As I write this status I have goosebumps.
When I wrote the first status using #hokkolorob I was helpless not knowing how to get justice because knocking at all doors went into deaf ears and today I felt an estimated 100000 souls strong all shouting #hokhokhokkolrob.
I want to embrace every single soul that made mine and this girl’s fight of 28.08.2014 their own and the very roads of Kolkata trembled today.
When students stomp their feet for justice, NO ONE will stand in their way.The fight will continue… till then #hokkolorob
Hours before his post, Biswas, 24, a graduate of the department of comparative literature, had walked across central Kolkata in pouring rain to call for the vice chancellor’s resignation for the police assault three days ago and the ineptness with which the molestation probe had been handled.
With him were some 30,000 others—protestors from other college, school students, alumni from Jadavpur and elsewhere, movie stars, musicians, IT professionals. They had all marched with the students of Jadavpur in solidarity, and demanding action. Kolkata had rarely seen such outpouring of support in recent years for what was essentially a non-political protest.
“I was creating awareness and inviting people to use that hashtag (#hokkolorob),” Biswas told Quartz, so that all the views and suggestions of Jadavpur’s student body and beyond could be collated. “Eventually, it became the emblem of the movement.”
On Twitter, #Hokkolorob emerged abruptly sometime between 17 and 18 September, reaching its peak around 21 September, the day after the massive protest march. On Facebook, too, the hashtag began appearing en masse after the night of police brutality on 17 September.
And the online conversation was often punctuated with powerful visuals—both videos and photographs—that Jadavpur students and alumni curated, thereby inadvertently widening the appeal of the movement to a wider student body on social media. “Revolution happens through meme,” said Arka Alam, a former Jadavpur student who attended and chronicled the protests.

**What the task requires**: Continue the piece on the #hokkolorob student protests in Kolkata from the point where it ends. The records have nothing to do with this.

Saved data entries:
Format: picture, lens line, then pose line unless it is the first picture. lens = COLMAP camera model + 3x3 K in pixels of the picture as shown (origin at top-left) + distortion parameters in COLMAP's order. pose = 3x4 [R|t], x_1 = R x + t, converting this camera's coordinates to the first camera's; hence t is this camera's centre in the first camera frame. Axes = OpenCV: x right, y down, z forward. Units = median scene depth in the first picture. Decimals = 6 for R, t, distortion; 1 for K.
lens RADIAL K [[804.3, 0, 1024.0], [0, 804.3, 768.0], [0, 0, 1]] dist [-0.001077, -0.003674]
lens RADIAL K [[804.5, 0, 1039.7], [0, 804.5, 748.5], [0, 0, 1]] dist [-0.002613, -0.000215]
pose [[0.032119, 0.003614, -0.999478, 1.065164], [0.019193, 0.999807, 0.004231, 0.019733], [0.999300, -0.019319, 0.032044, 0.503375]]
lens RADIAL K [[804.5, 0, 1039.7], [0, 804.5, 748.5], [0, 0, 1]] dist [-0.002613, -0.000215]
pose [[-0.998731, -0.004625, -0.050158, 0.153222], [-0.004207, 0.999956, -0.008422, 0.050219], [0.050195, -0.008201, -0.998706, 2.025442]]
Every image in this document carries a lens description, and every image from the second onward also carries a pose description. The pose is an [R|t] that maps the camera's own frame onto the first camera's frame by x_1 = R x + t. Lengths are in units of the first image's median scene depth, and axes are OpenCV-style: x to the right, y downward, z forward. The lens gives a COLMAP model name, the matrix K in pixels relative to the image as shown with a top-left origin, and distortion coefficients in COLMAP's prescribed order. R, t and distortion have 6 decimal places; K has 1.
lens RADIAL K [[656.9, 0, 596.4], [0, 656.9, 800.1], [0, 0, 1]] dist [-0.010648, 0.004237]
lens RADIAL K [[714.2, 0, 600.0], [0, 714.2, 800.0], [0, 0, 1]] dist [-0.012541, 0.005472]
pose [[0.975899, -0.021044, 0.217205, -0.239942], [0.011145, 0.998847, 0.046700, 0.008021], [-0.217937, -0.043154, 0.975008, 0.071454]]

**Response to the exercise**:
“Social media can’t replace revolution, but it can mobilise people,” said Das, arguing that by allowing space for individual stories to reach more people, it also lends movements a certain authenticity. “Social media did have a huge role in this.”
The other outsiders
To the Mamata Banerjee government, the police and parts of the university’s administration, the protest movement was fueled by outsiders.
“We also had information that outsiders mingled with students and some outsiders were hovering in and around campus and they were also armed with certain weapons,” Kolkata’s police commissioner said, in justification of the police’s decision to enter the university. Governor K.N. Tripathi also maintained the same line, blaming “outsiders” for “creating trouble.”
Chief minister Banerjee, in the past, has accused the university of harboring ultra-Left Maoists. “I know a section of Jadavpur University teachers and students actively supports the Maoists. The government has a list of such offenders. I have heard that they have put up posters in the university, criticising me,” Banerjee said in 2011.
And although decidedly not Maoist, Left parties—led by the CPM, which ruled uninterrupted for over 30 years before Banerjee’s Trinamool Congress came to power—have made their presence felt at the Jadavpur University protests.
But it is outsiders—college students from other institutions—who have staunchly backed, particularly online, what began principally as Jadavpur-focused protest. Hokkolorob, a Facebook page setup on 19 September that has over 50,000 ‘likes’, for instance, is run by engineering students from another university.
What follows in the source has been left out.